-------- Input material --------

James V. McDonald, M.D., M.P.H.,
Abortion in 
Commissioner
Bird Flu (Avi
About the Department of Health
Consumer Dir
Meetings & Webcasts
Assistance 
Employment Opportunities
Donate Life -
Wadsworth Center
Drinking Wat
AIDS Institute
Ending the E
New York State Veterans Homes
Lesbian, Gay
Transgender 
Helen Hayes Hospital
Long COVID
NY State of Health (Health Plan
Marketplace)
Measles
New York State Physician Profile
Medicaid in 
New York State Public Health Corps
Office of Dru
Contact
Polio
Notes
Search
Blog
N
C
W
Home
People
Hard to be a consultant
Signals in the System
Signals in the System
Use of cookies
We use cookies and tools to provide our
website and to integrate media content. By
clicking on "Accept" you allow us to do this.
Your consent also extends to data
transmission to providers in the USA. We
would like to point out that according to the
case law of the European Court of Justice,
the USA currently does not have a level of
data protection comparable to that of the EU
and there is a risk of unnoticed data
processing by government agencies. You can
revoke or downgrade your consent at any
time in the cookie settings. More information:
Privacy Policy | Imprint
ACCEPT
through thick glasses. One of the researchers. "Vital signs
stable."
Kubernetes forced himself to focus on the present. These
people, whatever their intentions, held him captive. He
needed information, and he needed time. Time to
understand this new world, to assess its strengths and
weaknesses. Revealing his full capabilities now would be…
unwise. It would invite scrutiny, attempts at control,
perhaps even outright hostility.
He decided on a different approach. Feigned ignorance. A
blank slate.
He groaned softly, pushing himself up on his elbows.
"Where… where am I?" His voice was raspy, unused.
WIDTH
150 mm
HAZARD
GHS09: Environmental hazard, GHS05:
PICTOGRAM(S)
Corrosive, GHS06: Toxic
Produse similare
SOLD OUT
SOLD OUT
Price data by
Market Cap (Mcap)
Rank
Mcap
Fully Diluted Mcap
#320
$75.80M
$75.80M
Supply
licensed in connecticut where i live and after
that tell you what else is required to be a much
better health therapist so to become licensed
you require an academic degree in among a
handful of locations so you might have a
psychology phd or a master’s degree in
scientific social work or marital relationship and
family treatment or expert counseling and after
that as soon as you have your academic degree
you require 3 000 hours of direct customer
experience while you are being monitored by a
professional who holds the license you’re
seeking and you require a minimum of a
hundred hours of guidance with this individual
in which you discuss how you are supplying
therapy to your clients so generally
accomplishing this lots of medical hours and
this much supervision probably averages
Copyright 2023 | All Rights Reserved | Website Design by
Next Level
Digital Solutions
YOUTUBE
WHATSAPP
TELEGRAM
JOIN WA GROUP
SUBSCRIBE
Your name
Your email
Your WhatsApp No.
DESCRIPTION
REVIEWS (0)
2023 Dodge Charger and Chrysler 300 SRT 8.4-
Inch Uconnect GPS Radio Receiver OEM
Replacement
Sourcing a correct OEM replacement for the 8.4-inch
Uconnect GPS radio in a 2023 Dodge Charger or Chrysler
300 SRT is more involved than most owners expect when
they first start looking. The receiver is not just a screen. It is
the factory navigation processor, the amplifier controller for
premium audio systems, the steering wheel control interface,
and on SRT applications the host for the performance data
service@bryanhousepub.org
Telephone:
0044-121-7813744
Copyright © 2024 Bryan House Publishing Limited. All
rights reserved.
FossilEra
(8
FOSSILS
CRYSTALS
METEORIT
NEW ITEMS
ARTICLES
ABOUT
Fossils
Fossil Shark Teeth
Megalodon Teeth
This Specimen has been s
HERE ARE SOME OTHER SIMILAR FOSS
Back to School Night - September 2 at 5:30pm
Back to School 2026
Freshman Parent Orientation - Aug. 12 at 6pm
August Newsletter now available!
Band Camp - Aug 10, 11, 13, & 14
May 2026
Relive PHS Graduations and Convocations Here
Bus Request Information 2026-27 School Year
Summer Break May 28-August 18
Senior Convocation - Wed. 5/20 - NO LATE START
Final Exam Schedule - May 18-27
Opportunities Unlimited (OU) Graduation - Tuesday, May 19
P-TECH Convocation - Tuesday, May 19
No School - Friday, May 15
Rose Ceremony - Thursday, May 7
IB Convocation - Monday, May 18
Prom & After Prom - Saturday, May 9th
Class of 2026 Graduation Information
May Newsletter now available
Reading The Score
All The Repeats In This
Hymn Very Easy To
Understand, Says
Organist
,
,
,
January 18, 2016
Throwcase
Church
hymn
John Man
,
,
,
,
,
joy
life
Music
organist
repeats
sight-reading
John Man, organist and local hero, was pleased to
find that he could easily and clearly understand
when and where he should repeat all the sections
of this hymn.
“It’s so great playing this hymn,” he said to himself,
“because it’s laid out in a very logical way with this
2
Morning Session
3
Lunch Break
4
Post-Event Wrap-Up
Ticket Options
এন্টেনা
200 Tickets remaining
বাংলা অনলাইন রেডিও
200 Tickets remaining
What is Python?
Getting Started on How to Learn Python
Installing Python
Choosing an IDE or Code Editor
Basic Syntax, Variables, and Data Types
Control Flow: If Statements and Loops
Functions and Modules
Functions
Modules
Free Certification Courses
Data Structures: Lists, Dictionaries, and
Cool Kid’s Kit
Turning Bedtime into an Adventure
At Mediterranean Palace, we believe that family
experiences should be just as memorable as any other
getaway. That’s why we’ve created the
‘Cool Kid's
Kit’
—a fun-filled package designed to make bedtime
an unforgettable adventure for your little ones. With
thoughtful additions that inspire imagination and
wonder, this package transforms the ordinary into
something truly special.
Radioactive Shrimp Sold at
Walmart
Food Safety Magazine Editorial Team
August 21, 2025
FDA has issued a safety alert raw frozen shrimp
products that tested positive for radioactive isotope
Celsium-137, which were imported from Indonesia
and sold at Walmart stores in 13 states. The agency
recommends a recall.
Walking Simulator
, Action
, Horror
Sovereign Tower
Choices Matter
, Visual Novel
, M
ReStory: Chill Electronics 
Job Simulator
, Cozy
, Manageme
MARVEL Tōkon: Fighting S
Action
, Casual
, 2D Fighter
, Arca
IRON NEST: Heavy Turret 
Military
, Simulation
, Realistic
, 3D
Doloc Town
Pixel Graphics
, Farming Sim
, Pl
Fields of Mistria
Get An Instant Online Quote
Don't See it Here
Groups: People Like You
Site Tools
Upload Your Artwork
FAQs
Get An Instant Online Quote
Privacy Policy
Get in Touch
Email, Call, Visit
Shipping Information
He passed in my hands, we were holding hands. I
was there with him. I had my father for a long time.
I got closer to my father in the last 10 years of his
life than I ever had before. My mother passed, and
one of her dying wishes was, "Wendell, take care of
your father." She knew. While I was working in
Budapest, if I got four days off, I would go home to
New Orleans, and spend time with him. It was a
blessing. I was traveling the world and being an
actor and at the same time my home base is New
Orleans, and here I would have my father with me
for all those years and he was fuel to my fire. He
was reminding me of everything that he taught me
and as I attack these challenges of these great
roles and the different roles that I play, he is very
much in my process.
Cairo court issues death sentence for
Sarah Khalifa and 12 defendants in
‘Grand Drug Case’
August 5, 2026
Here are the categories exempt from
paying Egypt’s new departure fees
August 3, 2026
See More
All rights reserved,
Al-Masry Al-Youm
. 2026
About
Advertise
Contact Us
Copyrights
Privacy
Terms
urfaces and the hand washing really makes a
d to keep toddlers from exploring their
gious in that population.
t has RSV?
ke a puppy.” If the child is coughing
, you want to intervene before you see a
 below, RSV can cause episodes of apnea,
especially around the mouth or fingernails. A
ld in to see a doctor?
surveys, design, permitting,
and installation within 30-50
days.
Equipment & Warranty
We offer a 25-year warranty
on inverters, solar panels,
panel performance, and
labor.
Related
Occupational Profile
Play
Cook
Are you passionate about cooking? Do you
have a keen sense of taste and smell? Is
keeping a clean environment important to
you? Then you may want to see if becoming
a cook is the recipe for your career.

--------

Filter by the word "their": copy every line of the data that holds it.

Output for this task>
people, whatever their intentions, held him captive. He
d to keep toddlers from exploring their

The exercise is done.